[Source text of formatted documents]
---
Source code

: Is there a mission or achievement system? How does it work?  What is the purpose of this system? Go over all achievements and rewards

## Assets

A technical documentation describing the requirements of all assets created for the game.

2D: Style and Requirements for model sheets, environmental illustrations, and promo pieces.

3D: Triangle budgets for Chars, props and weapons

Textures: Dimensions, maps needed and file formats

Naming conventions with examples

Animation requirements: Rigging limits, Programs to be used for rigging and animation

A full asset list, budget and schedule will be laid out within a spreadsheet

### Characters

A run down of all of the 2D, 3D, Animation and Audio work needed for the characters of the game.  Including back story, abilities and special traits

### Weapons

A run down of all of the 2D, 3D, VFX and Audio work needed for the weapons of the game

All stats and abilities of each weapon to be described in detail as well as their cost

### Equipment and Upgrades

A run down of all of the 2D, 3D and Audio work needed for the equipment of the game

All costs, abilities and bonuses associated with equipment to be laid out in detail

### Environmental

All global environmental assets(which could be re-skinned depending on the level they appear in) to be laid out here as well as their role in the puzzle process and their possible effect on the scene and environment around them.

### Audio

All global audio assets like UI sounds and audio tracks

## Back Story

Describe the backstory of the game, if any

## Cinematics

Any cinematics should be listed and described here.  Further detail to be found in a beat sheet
---
[ASSIGNMENT]:
Render the records as a Markdown table with columns headed No. and Text, one row per line and blank lines omitted. Begin at the start of the records and stop after the line that contains "### Characters".

[WRITTEN ANSWER]:
| No. | Text |
|---|---|
| 1 | Source code |
| 2 | : Is there a mission or achievement system? How does it work?  What is the purpose of this system? Go over all achievements and rewards |
| 3 | ## Assets |
| 4 | A technical documentation describing the requirements of all assets created for the game. |
| 5 | 2D: Style and Requirements for model sheets, environmental illustrations, and promo pieces. |
| 6 | 3D: Triangle budgets for Chars, props and weapons |
| 7 | Textures: Dimensions, maps needed and file formats |
| 8 | Naming conventions with examples |
| 9 | Animation requirements: Rigging limits, Programs to be used for rigging and animation |
| 10 | A full asset list, budget and schedule will be laid out within a spreadsheet |
| 11 | ### Characters |